- Description of the task
Each entry should appear in the answer exactly as written.

Recorded data
* * *
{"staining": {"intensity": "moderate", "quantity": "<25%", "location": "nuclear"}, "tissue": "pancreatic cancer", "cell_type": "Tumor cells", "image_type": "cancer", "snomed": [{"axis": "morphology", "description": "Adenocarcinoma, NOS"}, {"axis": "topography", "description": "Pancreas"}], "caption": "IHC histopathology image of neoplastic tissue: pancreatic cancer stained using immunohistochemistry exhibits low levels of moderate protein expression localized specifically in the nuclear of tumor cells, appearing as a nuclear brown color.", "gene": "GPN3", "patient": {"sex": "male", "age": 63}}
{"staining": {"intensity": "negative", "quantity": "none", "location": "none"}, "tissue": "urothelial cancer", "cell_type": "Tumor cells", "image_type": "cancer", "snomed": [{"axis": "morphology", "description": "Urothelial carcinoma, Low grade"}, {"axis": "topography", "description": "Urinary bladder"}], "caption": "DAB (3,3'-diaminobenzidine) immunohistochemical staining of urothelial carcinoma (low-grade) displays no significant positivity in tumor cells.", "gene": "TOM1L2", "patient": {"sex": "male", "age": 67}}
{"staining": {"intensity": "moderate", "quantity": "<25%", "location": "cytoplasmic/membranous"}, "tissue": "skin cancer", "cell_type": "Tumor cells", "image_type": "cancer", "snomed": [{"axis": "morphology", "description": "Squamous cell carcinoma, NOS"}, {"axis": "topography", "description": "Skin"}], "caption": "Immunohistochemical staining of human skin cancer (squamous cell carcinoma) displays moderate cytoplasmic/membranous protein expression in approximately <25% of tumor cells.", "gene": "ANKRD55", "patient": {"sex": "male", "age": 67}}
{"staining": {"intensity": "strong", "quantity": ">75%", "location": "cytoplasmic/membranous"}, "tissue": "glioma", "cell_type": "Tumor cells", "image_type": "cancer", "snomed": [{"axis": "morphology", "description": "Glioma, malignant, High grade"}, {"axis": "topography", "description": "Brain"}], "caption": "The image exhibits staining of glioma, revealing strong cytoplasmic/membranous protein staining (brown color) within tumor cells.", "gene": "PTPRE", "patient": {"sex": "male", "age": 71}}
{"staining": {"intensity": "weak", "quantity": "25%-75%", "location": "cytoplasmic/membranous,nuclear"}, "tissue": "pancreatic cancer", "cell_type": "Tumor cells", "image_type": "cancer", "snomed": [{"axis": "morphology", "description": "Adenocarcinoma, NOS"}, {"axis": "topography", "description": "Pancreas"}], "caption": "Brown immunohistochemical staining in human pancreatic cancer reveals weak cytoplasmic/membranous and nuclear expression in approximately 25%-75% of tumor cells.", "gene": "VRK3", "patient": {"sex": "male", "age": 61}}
* * *
- Result
{"staining": {"intensity": "moderate", "quantity": "<25%", "location": "nuclear"}, "tissue": "pancreatic cancer", "cell_type": "Tumor cells", "image_type": "cancer", "snomed": [{"axis": "morphology", "description": "Adenocarcinoma, NOS"}, {"axis": "topography", "description": "Pancreas"}], "caption": "IHC histopathology image of neoplastic tissue: pancreatic cancer stained using immunohistochemistry exhibits low levels of moderate protein expression localized specifically in the nuclear of tumor cells, appearing as a nuclear brown color.", "gene": "GPN3", "patient": {"sex": "male", "age": 63}}
{"staining": {"intensity": "negative", "quantity": "none", "location": "none"}, "tissue": "urothelial cancer", "cell_type": "Tumor cells", "image_type": "cancer", "snomed": [{"axis": "morphology", "description": "Urothelial carcinoma, Low grade"}, {"axis": "topography", "description": "Urinary bladder"}], "caption": "DAB (3,3'-diaminobenzidine) immunohistochemical staining of urothelial carcinoma (low-grade) displays no significant positivity in tumor cells.", "gene": "TOM1L2", "patient": {"sex": "male", "age": 67}}
{"staining": {"intensity": "moderate", "quantity": "<25%", "location": "cytoplasmic/membranous"}, "tissue": "skin cancer", "cell_type": "Tumor cells", "image_type": "cancer", "snomed": [{"axis": "morphology", "description": "Squamous cell carcinoma, NOS"}, {"axis": "topography", "description": "Skin"}], "caption": "Immunohistochemical staining of human skin cancer (squamous cell carcinoma) displays moderate cytoplasmic/membranous protein expression in approximately <25% of tumor cells.", "gene": "ANKRD55", "patient": {"sex": "male", "age": 67}}
{"staining": {"intensity": "strong", "quantity": ">75%", "location": "cytoplasmic/membranous"}, "tissue": "glioma", "cell_type": "Tumor cells", "image_type": "cancer", "snomed": [{"axis": "morphology", "description": "Glioma, malignant, High grade"}, {"axis": "topography", "description": "Brain"}], "caption": "The image exhibits staining of glioma, revealing strong cytoplasmic/membranous protein staining (brown color) within tumor cells.", "gene": "PTPRE", "patient": {"sex": "male", "age": 71}}
{"staining": {"intensity": "weak", "quantity": "25%-75%", "location": "cytoplasmic/membranous,nuclear"}, "tissue": "pancreatic cancer", "cell_type": "Tumor cells", "image_type": "cancer", "snomed": [{"axis": "morphology", "description": "Adenocarcinoma, NOS"}, {"axis": "topography", "description": "Pancreas"}], "caption": "Brown immunohistochemical staining in human pancreatic cancer reveals weak cytoplasmic/membranous and nuclear expression in approximately 25%-75% of tumor cells.", "gene": "VRK3", "patient": {"sex": "male", "age": 61}}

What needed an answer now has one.